Chronique Société d’histoire : la largeur du chemin de fer

Qu’ont en commun les chariots romains, notre chemin de fer et les fusées d’appoint de la navette spatiale? Leur largeur. Vrai?

Une collaboration de Richard Pelletier,
Président Société d’histoire de Saint-Basile-le-Grand

Des chariots romains au chemin de fer

L’Empire romain laisse en héritage un vaste réseau routier sillonnant l’Europe. Les chars de l’époque ont un espacement des roues mesuré pour un attelage de deux chevaux. Leur passage répété crée des ornières sur les routes. Les charretiers, même à une époque ultérieure à celle de l’Empire romain, doivent respecter l’écartement des roues des anciens véhicules pour éviter des bris et assurer une conduite stable.

Les premiers chemins de fer voient le jour en Angleterre au début du 19e siècle. Les wagons sont une adaptation des véhicules terrestres, avec des roues modifiées. Les premières locomotives et les chemins de fer héritent alors de l’écartement des véhicules existants, soit quatre pieds huit pouces et demi (4’8½« ) ou 1,435 mètre.

Ce standard s’impose également aux États-Unis, bien que le pays ne partage pas l’héritage routier européen, les premières locomotives américaines étant importées d’Angleterre.

Notre chemin de fer hors-norme

Comme évoqué dans un texte précédent, les villes de Portland et de Boston se livrent une lutte acharnée pour établir une liaison ferroviaire entre Montréal et un port maritime. Malgré la situation financière enviable de Boston, c’est Portland qui remporte la mise.

La conception technique du projet est confiée à l’ingénieur Arthur C. Morton, de Portland. Ce dernier prépare un devis qui prévoit un écartement des rails de cinq pieds six pouces (5’6 »). Ce choix fait controverse au Canada puisque le standard de 4’8½« s’impose ailleurs de plus en plus.

Morton publie un rapport détaillant les avantages d’un écartement de 5’6 » : stabilité de la conduite, sièges plus spacieux, capacité de charge supérieure rendant les transports de marchandises plus rentables… Pour répondre à l’objection de l’interconnexion avec d’autres réseaux, Morton avance que, pour les passagers poursuivant vers Boston ou ailleurs, un transfert permet de se dégourdir les jambes après un long trajet. Le gouverneur général approuve l’utilisation de l’écartement de 5’6« . Il n’existe cependant aucun doute quant à la véritable motivation des responsables de Portland : empêcher Boston de connecter la voie à son propre réseau ferroviaire et de détourner les flux de marchandises et de passagers.

Une largeur problématique

En 1852, le Grand Trunk Railway projette d’étendre son réseau vers l’ouest.
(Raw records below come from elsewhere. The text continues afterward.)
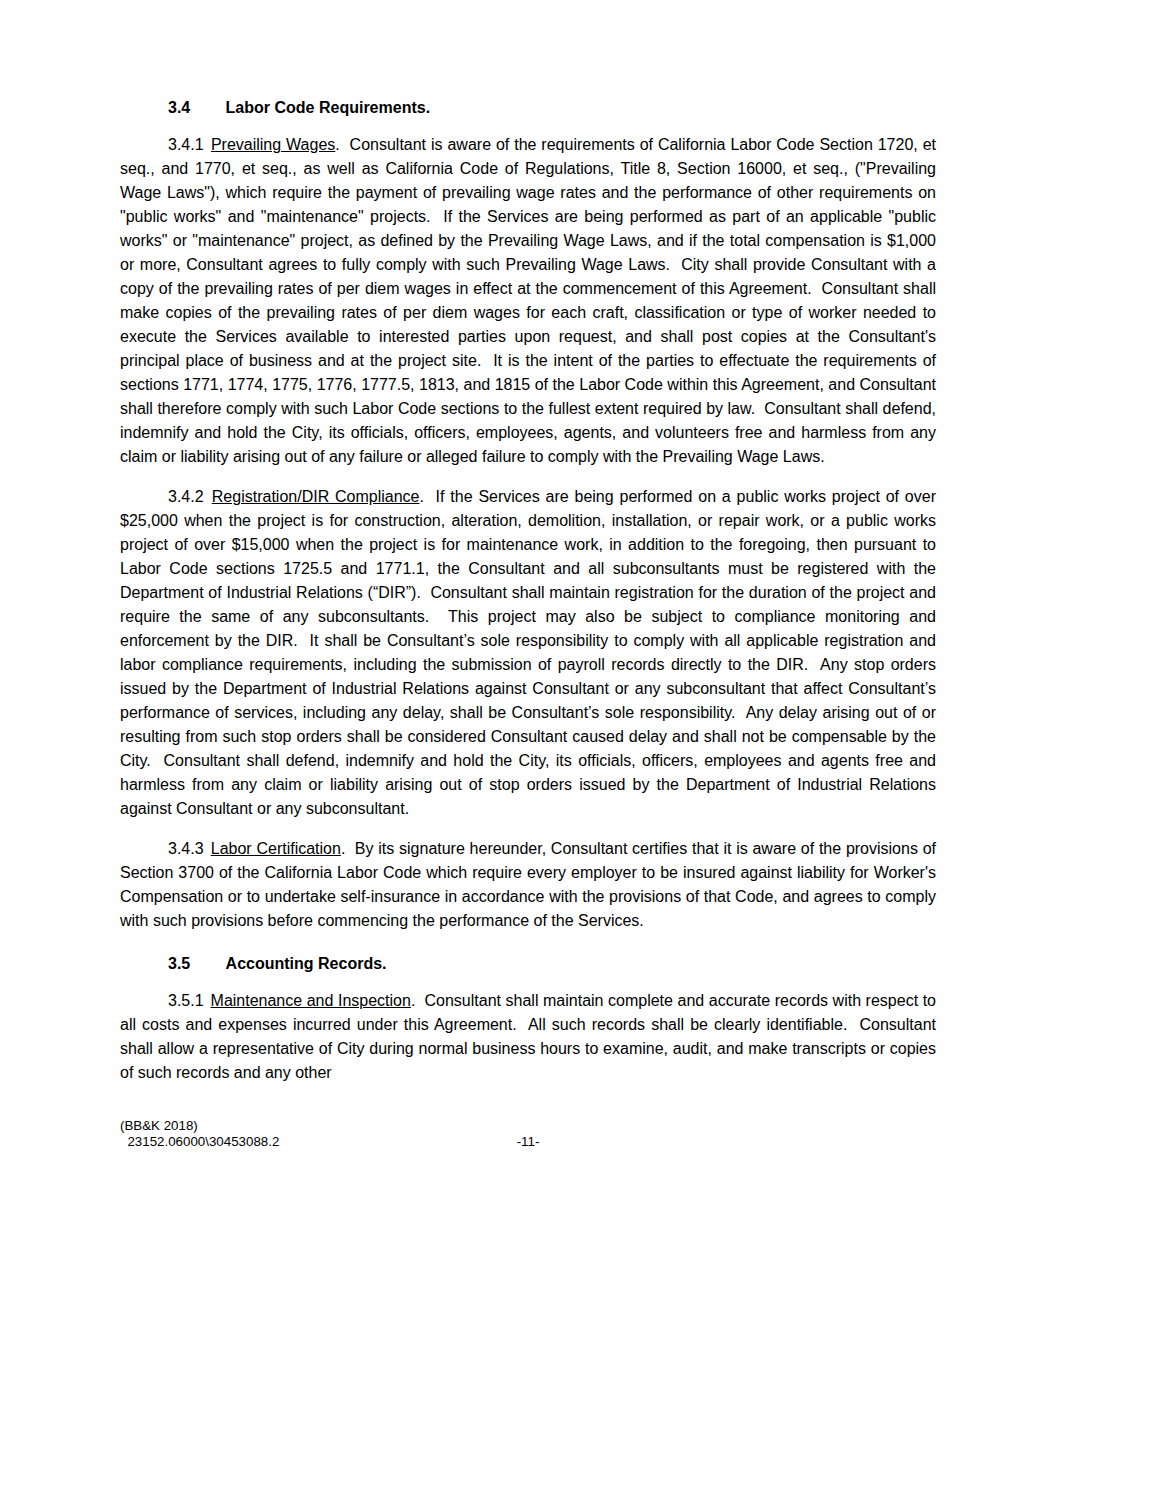3.4 Labor Code Requirements.
3.4.1 Prevailing Wages. Consultant is aware of the requirements of California Labor Code Section 1720, et seq., and 1770, et seq., as well as California Code of Regulations, Title 8, Section 16000, et seq., ("Prevailing Wage Laws"), which require the payment of prevailing wage rates and the performance of other requirements on "public works" and "maintenance" projects. If the Services are being performed as part of an applicable "public works" or "maintenance" project, as defined by the Prevailing Wage Laws, and if the total compensation is $1,000 or more, Consultant agrees to fully comply with such Prevailing Wage Laws. City shall provide Consultant with a copy of the prevailing rates of per diem wages in effect at the commencement of this Agreement. Consultant shall make copies of the prevailing rates of per diem wages for each craft, classification or type of worker needed to execute the Services available to interested parties upon request, and shall post copies at the Consultant's principal place of business and at the project site. It is the intent of the parties to effectuate the requirements of sections 1771, 1774, 1775, 1776, 1777.5, 1813, and 1815 of the Labor Code within this Agreement, and Consultant shall therefore comply with such Labor Code sections to the fullest extent required by law. Consultant shall defend, indemnify and hold the City, its officials, officers, employees, agents, and volunteers free and harmless from any claim or liability arising out of any failure or alleged failure to comply with the Prevailing Wage Laws.
3.4.2 Registration/DIR Compliance. If the Services are being performed on a public works project of over $25,000 when the project is for construction, alteration, demolition, installation, or repair work, or a public works project of over $15,000 when the project is for maintenance work, in addition to the foregoing, then pursuant to Labor Code sections 1725.5 and 1771.1, the Consultant and all subconsultants must be registered with the Department of Industrial Relations (“DIR”). Consultant shall maintain registration for the duration of the project and require the same of any subconsultants. This project may also be subject to compliance monitoring and enforcement by the DIR. It shall be Consultant’s sole responsibility to comply with all applicable registration and labor compliance requirements, including the submission of payroll records directly to the DIR. Any stop orders issued by the Department of Industrial Relations against Consultant or any subconsultant that affect Consultant’s performance of services, including any delay, shall be Consultant’s sole responsibility. Any delay arising out of or resulting from such stop orders shall be considered Consultant caused delay and shall not be compensable by the City. Consultant shall defend, indemnify and hold the City, its officials, officers, employees and agents free and harmless from any claim or liability arising out of stop orders issued by the Department of Industrial Relations against Consultant or any subconsultant.
3.4.3 Labor Certification. By its signature hereunder, Consultant certifies that it is aware of the provisions of Section 3700 of the California Labor Code which require every employer to be insured against liability for Worker's Compensation or to undertake self-insurance in accordance with the provisions of that Code, and agrees to comply with such provisions before commencing the performance of the Services.
3.5 Accounting Records.
3.5.1 Maintenance and Inspection. Consultant shall maintain complete and accurate records with respect to all costs and expenses incurred under this Agreement. All such records shall be clearly identifiable. Consultant shall allow a representative of City during normal business hours to examine, audit, and make transcripts or copies of such records and any other
(BB&K 2018)
23152.06000\30453088.2
-11-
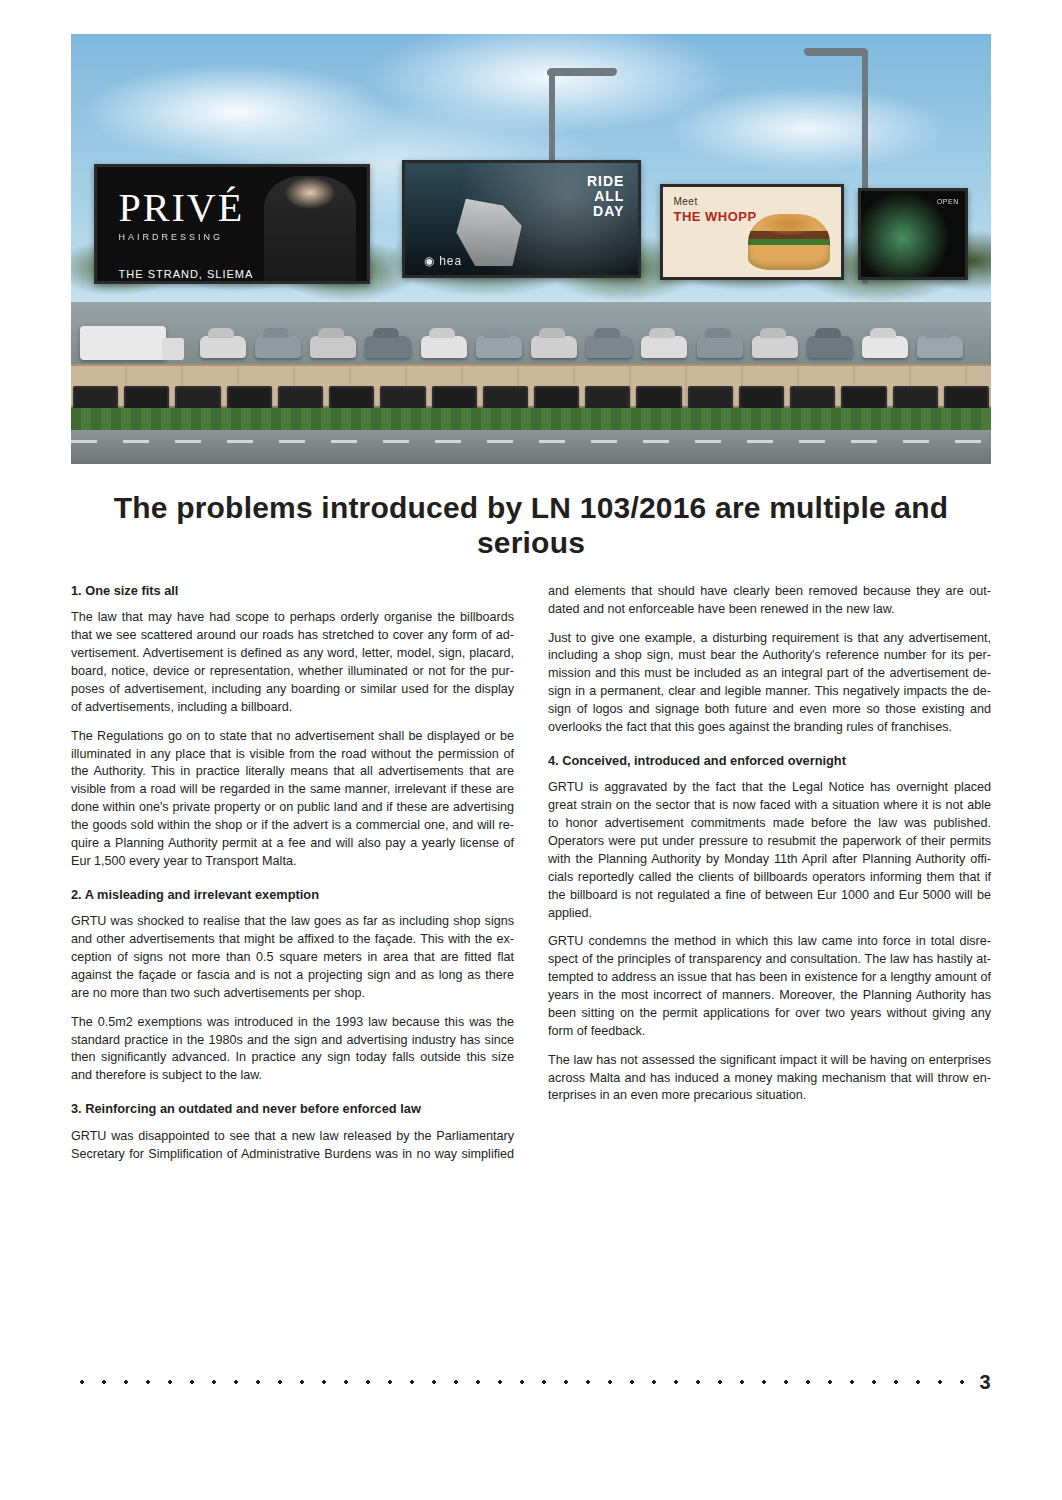PRIVÉ
HAIRDRESSING
THE STRAND, SLIEMA
T: 21336962
RIDE
ALL
DAY
◉ hea
Meet
THE WHOPP
OPEN
The problems introduced by LN 103/2016 are multiple and serious
1. One size fits all
The law that may have had scope to perhaps orderly organise the billboards that we see scattered around our roads has stretched to cover any form of advertisement. Advertisement is defined as any word, letter, model, sign, placard, board, notice, device or representation, whether illuminated or not for the purposes of advertisement, including any boarding or similar used for the display of advertisements, including a billboard.
The Regulations go on to state that no advertisement shall be displayed or be illuminated in any place that is visible from the road without the permission of the Authority. This in practice literally means that all advertisements that are visible from a road will be regarded in the same manner, irrelevant if these are done within one's private property or on public land and if these are advertising the goods sold within the shop or if the advert is a commercial one, and will require a Planning Authority permit at a fee and will also pay a yearly license of Eur 1,500 every year to Transport Malta.
2. A misleading and irrelevant exemption
GRTU was shocked to realise that the law goes as far as including shop signs and other advertisements that might be affixed to the façade. This with the exception of signs not more than 0.5 square meters in area that are fitted flat against the façade or fascia and is not a projecting sign and as long as there are no more than two such advertisements per shop.
The 0.5m2 exemptions was introduced in the 1993 law because this was the standard practice in the 1980s and the sign and advertising industry has since then significantly advanced. In practice any sign today falls outside this size and therefore is subject to the law.
3. Reinforcing an outdated and never before enforced law
GRTU was disappointed to see that a new law released by the Parliamentary Secretary for Simplification of Administrative Burdens was in no way simplified and elements that should have clearly been removed because they are outdated and not enforceable have been renewed in the new law.
Just to give one example, a disturbing requirement is that any advertisement, including a shop sign, must bear the Authority's reference number for its permission and this must be included as an integral part of the advertisement design in a permanent, clear and legible manner. This negatively impacts the design of logos and signage both future and even more so those existing and overlooks the fact that this goes against the branding rules of franchises.
4. Conceived, introduced and enforced overnight
GRTU is aggravated by the fact that the Legal Notice has overnight placed great strain on the sector that is now faced with a situation where it is not able to honor advertisement commitments made before the law was published. Operators were put under pressure to resubmit the paperwork of their permits with the Planning Authority by Monday 11th April after Planning Authority officials reportedly called the clients of billboards operators informing them that if the billboard is not regulated a fine of between Eur 1000 and Eur 5000 will be applied.
GRTU condemns the method in which this law came into force in total disrespect of the principles of transparency and consultation. The law has hastily attempted to address an issue that has been in existence for a lengthy amount of years in the most incorrect of manners. Moreover, the Planning Authority has been sitting on the permit applications for over two years without giving any form of feedback.
The law has not assessed the significant impact it will be having on enterprises across Malta and has induced a money making mechanism that will throw enterprises in an even more precarious situation.
3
Le lien ferroviaire vers Portland constituant son principal actif, la décision est prise de poursuivre vers l’ouest avec un écartement des rails de 5’6 ». Cette décision entraîne rapidement des difficultés d’interconnexion avec les réseaux américains, largement standardisés à 4’8½« .

Malgré des coûts anticipés importants, une conversion devient nécessaire afin de favoriser les échanges commerciaux transfrontaliers. En octobre 1873, les voies situées à l’ouest de Montréal sont converties. Un transfert des marchandises est alors nécessaire pour les acheminer vers l’est.

Puis, en septembre 1874, la ligne Montréal-Portland est adaptée. Aussi incroyable que cela puisse paraître, la conversion des 297 milles (478 km) se fait en une seule nuit. Le soir du 25 septembre, deux équipes de huit hommes sont postées tous les cinq milles (8 km), attendant le passage du dernier train. Puis les travailleurs s’activent et déplacent un rail. À 9 h du matin, la conversion est achevée et les trains conformes aux nouvelles normes reprennent le service, selon les horaires habituels.

Et la navette spatiale?

Les fusées d’appoint latérales (rocket boosters) de la navette spatiale américaine sont fabriquées en Utah et transportées par train jusqu’aux installations de la NASA. Ce trajet inclut un passage par un étroit tunnel creusé dans le roc. Les ingénieurs ont ainsi dû prendre en compte la largeur du chemin de fer dans leur travail de conception.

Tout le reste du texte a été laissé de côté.